* **Aim of the task**: Find every line below that contains the word "primitives" and copy it out.

*** Provided records ***

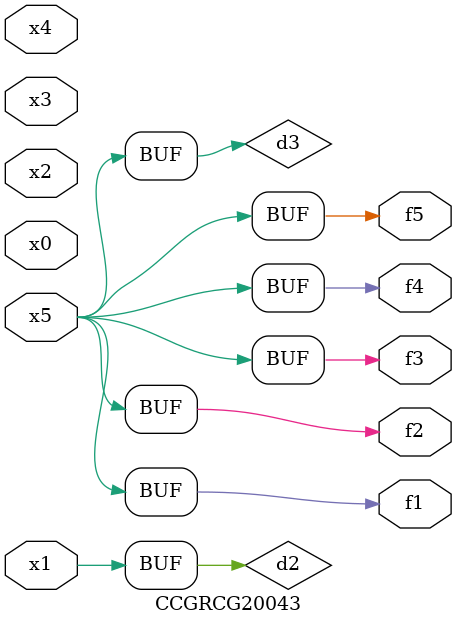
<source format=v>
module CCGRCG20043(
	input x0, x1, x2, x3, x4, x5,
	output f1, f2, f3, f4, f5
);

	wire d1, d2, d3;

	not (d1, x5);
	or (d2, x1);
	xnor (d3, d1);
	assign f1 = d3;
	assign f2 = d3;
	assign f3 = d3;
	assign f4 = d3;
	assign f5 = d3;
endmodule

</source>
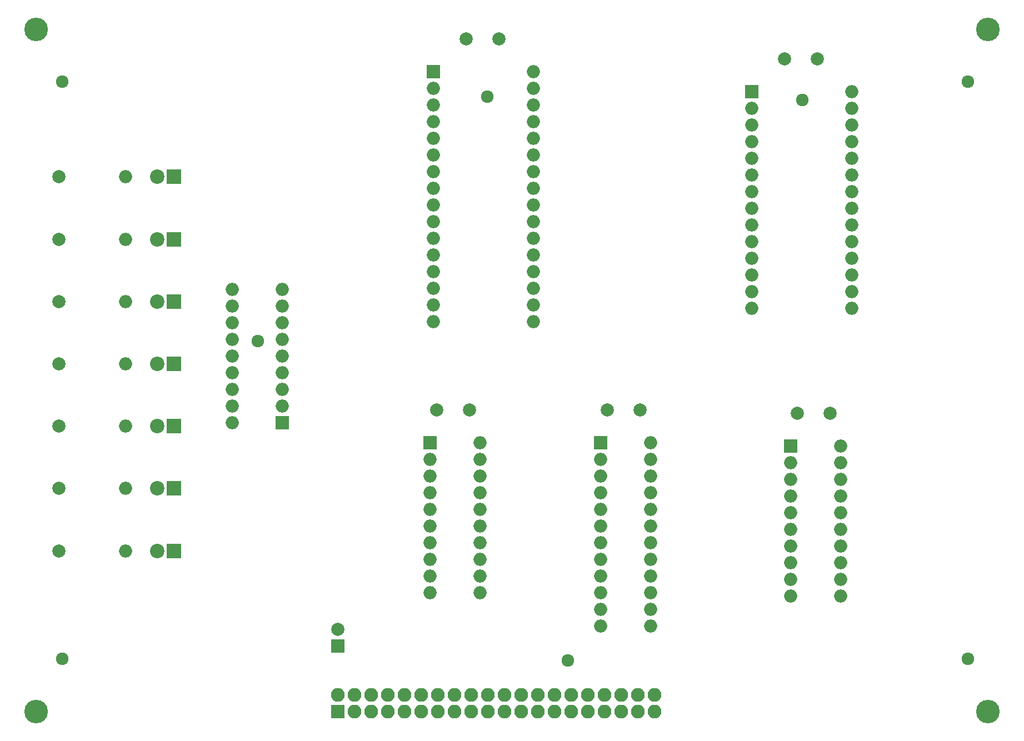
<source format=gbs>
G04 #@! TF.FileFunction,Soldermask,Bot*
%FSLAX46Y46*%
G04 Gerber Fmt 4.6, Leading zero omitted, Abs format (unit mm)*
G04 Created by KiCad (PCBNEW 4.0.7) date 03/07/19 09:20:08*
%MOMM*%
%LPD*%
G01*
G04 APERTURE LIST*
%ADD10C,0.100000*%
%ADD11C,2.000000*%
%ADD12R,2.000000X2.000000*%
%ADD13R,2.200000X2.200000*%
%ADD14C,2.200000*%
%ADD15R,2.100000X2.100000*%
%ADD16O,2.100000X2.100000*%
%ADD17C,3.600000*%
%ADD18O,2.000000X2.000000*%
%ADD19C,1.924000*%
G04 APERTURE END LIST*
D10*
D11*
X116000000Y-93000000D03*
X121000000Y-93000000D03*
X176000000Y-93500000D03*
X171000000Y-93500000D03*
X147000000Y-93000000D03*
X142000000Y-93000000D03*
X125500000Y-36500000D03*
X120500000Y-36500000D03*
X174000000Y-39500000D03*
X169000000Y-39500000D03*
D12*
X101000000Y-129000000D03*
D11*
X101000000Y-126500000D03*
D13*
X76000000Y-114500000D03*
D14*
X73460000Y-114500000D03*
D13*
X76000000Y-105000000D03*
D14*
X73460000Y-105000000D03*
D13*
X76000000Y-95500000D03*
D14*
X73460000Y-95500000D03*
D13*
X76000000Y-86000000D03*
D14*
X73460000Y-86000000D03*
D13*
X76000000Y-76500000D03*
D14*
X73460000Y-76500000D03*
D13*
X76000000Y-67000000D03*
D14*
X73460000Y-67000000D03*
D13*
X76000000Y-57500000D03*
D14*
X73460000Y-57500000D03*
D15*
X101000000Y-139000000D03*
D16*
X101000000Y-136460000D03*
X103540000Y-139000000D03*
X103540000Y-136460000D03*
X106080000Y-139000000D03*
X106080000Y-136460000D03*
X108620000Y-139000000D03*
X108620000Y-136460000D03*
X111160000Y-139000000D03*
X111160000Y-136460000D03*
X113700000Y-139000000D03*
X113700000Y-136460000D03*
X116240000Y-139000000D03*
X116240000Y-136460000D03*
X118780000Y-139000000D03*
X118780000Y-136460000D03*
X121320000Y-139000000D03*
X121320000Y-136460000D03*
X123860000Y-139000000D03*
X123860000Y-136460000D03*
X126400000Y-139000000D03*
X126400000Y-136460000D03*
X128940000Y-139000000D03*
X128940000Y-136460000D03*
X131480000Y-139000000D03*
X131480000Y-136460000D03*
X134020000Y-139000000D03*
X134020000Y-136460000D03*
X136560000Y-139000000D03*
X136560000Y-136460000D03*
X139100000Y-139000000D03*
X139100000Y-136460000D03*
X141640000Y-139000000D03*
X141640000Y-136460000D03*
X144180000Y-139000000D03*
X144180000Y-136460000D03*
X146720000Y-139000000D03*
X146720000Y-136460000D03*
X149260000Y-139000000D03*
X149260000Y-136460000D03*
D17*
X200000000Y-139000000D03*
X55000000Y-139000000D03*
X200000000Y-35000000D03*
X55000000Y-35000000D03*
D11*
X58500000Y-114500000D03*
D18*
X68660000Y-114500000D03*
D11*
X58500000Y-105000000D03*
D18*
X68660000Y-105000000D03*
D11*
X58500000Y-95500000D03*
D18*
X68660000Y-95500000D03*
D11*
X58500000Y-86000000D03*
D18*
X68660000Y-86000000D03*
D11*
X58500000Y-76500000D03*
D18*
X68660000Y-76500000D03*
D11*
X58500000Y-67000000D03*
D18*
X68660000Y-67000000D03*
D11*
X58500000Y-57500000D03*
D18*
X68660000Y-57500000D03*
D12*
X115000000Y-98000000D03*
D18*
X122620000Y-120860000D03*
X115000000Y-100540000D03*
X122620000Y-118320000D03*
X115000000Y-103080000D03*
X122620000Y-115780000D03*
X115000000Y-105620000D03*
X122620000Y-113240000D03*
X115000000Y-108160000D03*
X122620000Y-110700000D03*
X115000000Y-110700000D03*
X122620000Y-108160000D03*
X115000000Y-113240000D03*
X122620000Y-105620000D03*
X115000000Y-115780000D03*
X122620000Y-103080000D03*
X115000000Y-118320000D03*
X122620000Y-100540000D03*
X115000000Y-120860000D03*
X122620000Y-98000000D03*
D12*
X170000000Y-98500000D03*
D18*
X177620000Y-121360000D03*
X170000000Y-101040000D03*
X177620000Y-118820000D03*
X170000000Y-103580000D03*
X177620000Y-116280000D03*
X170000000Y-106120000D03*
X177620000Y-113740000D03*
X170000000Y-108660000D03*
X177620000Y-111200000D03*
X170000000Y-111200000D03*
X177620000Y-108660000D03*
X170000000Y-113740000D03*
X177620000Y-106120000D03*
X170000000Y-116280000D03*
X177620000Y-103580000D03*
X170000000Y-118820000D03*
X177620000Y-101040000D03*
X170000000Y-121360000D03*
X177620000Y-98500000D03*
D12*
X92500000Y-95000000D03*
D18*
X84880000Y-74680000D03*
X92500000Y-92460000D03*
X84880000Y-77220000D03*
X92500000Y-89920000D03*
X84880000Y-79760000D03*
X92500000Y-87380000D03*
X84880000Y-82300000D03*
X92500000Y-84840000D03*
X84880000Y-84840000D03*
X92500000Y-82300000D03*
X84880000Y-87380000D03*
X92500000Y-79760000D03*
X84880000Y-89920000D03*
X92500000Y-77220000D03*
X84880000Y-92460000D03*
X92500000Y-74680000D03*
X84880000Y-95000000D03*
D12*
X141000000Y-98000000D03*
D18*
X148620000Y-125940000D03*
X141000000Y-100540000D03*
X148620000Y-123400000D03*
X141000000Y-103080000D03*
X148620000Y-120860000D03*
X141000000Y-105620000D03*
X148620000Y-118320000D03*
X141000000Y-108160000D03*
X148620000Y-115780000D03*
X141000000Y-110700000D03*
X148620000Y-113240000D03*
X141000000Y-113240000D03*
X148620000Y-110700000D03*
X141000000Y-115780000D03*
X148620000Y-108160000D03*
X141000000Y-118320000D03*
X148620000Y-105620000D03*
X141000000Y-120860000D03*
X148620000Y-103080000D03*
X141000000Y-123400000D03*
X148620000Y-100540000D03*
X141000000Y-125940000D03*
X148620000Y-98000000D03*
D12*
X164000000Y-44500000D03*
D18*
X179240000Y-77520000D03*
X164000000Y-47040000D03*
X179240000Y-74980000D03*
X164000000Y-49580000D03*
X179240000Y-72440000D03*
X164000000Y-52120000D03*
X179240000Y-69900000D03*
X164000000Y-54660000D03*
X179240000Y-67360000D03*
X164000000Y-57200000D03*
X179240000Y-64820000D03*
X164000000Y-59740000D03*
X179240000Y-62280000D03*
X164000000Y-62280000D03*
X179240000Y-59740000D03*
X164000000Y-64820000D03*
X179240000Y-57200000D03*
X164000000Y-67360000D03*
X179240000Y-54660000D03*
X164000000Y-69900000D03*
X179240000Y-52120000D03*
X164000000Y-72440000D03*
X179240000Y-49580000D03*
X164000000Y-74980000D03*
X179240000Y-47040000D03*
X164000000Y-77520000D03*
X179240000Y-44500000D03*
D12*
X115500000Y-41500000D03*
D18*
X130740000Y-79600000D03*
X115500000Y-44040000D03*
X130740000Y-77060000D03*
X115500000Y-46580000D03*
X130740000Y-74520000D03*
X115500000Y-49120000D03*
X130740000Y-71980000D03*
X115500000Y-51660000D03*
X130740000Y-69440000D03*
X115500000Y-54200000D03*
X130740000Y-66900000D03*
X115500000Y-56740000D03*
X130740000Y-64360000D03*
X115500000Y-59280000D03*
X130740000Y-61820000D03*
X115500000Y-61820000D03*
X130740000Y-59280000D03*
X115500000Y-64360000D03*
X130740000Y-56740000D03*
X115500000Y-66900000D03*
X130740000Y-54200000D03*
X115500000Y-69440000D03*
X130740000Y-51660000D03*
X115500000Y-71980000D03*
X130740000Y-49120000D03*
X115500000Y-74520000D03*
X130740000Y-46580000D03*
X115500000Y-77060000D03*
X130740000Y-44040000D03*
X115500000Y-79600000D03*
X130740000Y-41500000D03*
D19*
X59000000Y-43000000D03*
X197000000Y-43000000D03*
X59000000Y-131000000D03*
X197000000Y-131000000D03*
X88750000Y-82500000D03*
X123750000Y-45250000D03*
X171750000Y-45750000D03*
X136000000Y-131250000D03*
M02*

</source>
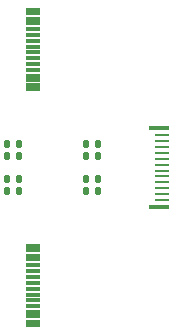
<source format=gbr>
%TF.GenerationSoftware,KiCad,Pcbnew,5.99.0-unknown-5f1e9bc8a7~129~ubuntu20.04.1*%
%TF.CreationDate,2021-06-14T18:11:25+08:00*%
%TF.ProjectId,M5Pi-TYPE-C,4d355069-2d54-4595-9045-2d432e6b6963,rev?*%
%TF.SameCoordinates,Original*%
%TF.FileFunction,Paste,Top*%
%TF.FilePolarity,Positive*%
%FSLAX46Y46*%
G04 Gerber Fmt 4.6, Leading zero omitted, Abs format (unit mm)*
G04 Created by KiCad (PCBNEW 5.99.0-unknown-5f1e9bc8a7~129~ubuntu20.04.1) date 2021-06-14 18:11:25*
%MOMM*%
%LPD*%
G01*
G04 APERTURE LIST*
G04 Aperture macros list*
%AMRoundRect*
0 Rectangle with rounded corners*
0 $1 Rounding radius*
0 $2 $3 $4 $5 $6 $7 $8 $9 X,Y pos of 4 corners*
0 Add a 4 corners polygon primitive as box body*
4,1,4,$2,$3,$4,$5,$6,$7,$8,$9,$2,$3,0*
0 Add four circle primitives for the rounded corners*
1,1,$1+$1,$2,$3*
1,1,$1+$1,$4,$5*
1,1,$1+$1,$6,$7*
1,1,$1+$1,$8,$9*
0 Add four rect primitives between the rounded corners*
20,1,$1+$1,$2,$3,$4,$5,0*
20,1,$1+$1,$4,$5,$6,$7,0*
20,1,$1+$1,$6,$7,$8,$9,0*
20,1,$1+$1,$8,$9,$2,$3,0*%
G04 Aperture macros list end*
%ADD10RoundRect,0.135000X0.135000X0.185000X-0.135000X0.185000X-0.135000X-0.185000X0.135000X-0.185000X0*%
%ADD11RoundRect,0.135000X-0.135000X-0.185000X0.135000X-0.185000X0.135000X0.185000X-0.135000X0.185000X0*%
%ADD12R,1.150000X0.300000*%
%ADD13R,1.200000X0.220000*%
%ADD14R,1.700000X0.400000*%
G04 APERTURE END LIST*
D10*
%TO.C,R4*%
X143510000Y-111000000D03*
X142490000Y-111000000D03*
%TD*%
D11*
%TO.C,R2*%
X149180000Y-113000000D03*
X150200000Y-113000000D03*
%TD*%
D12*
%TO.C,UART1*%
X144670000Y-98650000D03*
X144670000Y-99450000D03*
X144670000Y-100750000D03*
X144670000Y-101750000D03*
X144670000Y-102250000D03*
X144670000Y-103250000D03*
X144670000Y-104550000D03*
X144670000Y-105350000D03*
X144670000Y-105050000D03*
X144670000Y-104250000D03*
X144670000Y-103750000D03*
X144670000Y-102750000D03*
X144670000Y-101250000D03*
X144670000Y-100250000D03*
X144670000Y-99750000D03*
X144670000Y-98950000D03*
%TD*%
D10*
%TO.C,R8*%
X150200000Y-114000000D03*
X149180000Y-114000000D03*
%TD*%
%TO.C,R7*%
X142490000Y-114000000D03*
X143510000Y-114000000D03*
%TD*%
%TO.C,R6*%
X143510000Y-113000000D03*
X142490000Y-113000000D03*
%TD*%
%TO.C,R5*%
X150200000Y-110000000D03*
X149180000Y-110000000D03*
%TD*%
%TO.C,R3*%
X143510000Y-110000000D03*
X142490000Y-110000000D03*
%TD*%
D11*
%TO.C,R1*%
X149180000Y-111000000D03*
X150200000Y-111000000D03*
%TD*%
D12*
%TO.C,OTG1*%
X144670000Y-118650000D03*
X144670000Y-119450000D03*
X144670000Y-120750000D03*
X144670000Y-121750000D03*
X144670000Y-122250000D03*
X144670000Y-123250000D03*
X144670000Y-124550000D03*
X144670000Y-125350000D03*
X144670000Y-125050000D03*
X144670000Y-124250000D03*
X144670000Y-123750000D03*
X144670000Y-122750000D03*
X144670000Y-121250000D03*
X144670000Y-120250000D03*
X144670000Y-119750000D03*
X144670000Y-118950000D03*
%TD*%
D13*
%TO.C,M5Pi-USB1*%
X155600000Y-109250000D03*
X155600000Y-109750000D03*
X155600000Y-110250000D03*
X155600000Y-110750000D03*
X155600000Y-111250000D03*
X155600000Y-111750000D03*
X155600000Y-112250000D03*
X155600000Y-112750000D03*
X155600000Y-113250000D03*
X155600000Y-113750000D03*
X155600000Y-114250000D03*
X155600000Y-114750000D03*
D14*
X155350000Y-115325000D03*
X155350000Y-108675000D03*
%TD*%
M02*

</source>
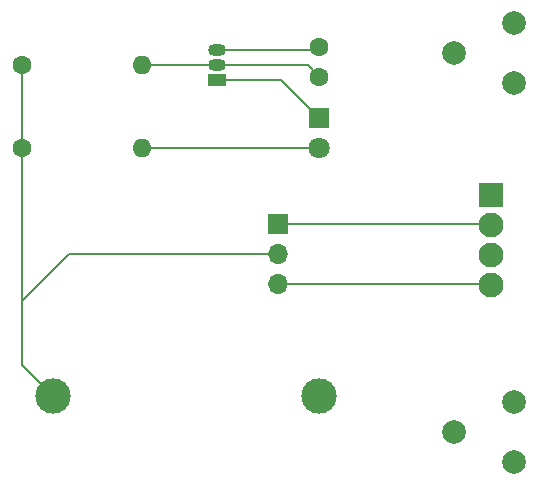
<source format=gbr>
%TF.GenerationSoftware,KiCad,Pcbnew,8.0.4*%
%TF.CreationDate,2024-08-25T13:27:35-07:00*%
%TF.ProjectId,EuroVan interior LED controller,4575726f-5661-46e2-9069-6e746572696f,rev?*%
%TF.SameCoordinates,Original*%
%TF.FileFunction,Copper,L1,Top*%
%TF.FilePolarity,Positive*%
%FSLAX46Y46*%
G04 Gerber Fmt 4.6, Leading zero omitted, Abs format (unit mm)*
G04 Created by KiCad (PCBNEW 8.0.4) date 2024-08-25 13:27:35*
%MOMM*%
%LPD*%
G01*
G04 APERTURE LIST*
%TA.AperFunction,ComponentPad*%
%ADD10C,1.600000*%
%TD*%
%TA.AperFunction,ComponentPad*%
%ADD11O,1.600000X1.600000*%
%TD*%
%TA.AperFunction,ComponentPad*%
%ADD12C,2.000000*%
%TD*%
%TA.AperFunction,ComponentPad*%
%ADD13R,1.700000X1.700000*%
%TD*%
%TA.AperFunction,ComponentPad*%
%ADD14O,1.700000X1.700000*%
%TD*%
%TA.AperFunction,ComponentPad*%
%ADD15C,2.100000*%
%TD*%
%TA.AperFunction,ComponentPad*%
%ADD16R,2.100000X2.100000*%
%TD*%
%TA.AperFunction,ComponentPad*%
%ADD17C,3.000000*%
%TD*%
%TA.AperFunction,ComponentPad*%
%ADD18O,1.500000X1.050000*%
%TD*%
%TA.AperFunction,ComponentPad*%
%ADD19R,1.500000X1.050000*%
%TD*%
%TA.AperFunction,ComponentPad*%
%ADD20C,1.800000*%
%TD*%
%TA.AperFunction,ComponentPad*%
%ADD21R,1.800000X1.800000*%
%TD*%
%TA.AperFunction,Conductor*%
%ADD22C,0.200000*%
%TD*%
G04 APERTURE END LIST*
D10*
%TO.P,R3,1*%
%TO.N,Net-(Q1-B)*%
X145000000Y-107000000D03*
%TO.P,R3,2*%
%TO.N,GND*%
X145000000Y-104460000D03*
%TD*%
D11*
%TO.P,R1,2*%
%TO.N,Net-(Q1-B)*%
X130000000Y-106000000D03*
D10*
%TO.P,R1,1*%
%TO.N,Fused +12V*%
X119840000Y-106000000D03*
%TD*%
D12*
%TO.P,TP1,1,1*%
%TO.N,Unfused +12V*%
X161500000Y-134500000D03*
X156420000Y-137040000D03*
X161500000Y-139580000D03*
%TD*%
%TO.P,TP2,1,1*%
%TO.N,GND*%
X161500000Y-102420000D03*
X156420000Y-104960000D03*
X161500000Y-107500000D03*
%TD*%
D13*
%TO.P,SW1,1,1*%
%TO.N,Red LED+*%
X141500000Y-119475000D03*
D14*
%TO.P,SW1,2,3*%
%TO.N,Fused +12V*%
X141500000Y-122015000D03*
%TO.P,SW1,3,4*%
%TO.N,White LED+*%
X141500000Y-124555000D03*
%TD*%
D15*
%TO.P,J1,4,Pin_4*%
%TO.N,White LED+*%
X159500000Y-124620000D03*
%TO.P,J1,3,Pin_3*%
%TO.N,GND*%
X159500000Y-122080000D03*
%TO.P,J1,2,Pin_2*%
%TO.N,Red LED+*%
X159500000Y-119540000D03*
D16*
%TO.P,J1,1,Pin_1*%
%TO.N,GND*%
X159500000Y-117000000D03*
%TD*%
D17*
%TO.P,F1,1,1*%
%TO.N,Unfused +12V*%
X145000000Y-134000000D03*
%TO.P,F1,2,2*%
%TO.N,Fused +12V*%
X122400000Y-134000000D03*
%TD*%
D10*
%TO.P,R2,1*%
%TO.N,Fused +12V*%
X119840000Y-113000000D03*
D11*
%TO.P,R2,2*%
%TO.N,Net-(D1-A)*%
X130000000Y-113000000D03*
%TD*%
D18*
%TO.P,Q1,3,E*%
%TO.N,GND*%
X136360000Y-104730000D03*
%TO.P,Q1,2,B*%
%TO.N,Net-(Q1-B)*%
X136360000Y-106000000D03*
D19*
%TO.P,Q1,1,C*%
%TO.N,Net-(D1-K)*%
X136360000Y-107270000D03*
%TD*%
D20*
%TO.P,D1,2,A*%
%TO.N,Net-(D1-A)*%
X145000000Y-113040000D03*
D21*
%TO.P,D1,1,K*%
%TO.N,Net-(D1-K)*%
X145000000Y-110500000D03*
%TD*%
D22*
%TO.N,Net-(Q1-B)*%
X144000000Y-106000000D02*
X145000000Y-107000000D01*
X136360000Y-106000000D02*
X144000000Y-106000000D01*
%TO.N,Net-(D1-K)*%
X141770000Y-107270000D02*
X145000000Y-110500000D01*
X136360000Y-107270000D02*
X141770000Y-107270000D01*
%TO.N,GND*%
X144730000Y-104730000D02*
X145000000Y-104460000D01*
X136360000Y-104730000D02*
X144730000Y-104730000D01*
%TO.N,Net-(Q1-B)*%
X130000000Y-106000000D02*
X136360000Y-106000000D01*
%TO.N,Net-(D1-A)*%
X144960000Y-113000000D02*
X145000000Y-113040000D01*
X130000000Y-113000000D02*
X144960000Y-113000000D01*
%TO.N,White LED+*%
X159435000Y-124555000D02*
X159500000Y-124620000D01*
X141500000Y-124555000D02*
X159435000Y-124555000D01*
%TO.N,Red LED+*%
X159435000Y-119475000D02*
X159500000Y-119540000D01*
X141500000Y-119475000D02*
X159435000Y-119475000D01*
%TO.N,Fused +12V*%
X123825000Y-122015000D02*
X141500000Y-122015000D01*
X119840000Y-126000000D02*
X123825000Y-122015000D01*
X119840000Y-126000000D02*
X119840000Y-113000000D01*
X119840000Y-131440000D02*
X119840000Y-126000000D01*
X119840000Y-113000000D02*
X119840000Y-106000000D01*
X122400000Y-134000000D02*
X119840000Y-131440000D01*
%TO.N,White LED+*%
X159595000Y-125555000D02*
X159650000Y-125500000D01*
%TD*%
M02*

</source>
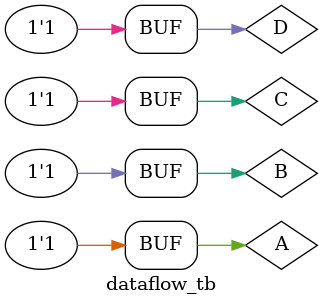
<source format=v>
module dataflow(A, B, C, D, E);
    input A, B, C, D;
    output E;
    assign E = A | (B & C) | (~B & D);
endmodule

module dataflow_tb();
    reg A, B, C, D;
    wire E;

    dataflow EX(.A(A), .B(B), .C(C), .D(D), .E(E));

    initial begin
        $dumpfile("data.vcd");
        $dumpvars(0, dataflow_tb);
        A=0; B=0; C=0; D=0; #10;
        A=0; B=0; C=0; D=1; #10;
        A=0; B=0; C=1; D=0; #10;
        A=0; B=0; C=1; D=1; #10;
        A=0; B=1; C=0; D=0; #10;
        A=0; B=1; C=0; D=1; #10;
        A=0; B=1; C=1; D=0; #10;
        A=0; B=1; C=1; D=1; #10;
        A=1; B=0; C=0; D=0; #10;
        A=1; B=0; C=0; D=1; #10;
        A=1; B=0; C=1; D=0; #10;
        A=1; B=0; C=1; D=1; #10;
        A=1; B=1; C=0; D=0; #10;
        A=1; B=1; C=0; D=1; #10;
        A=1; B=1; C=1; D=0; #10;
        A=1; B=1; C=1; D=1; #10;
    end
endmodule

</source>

***

* **Response to the task**:
0 Add four circle primitives for the rounded corners*
0 Add four rect primitives between the rounded corners*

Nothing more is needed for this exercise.